# Directions for this task
Exclude the pictures and reproduce exactly the lines that run from the one holding "(604, 405) = (333, 533): grey" to the end of the entries below.
#### Information provided ####
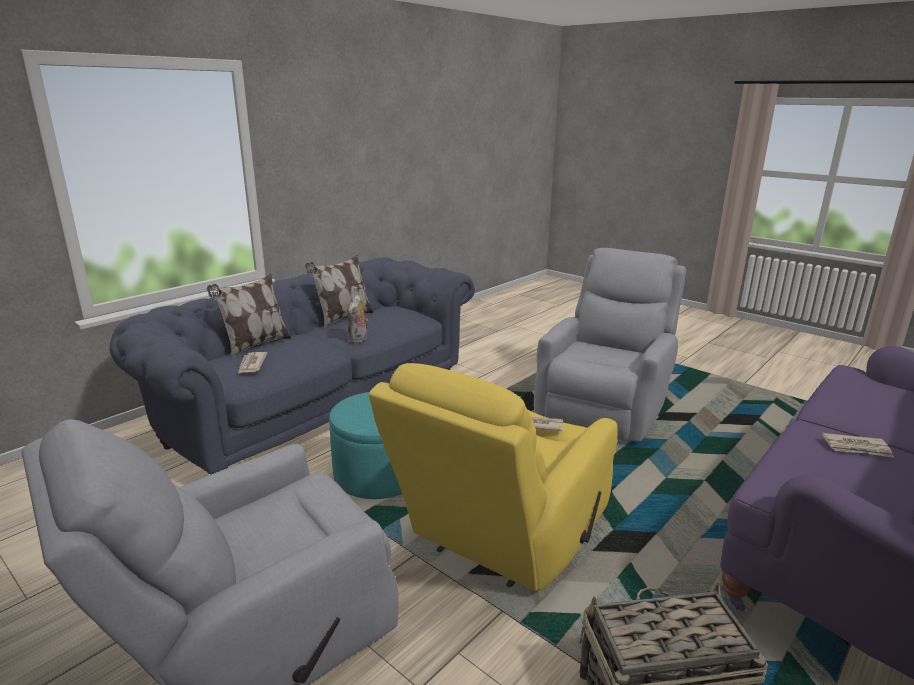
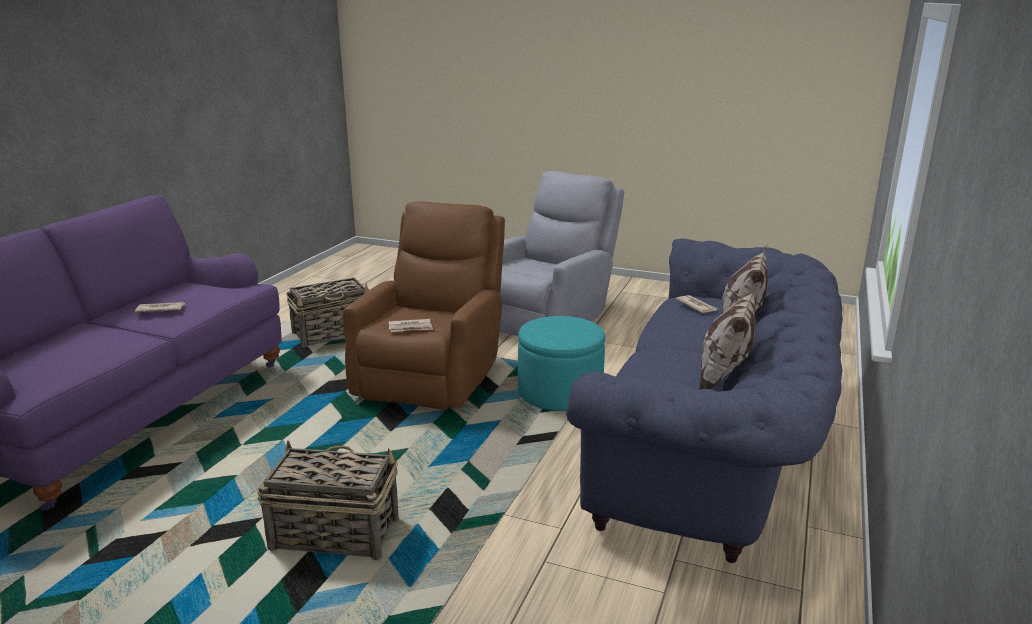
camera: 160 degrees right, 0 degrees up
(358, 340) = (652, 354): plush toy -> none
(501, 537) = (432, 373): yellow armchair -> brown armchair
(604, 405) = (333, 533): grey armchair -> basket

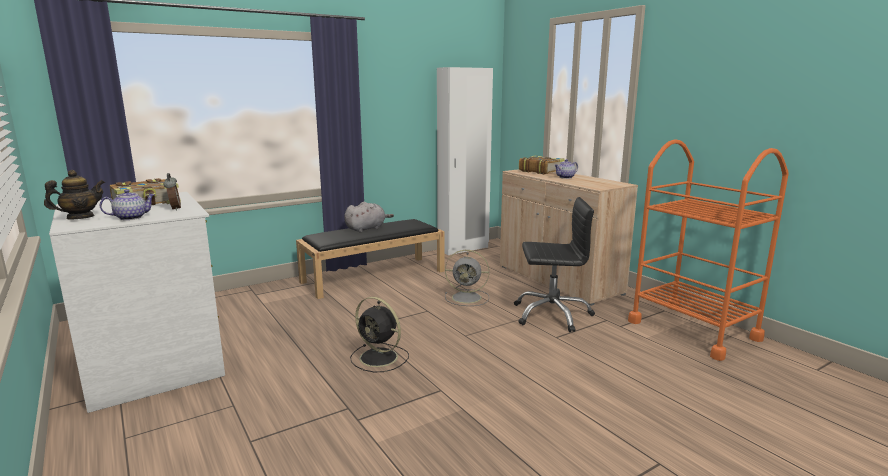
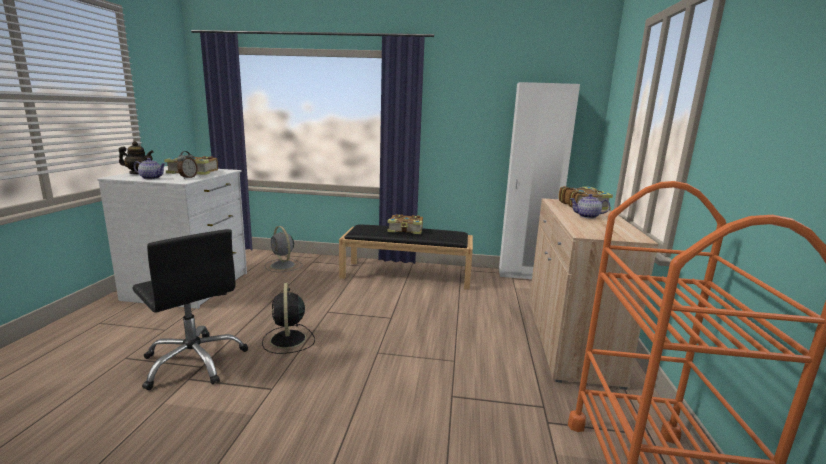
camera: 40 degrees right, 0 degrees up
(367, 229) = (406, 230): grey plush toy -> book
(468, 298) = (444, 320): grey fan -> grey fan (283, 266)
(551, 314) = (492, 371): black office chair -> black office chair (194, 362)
####
# Answer to this exercise
(604, 405) = (333, 533): grey armchair -> basket

camera: 40 degrees right, 0 degrees up
(367, 229) = (406, 230): grey plush toy -> book
(468, 298) = (444, 320): grey fan -> grey fan (283, 266)
(551, 314) = (492, 371): black office chair -> black office chair (194, 362)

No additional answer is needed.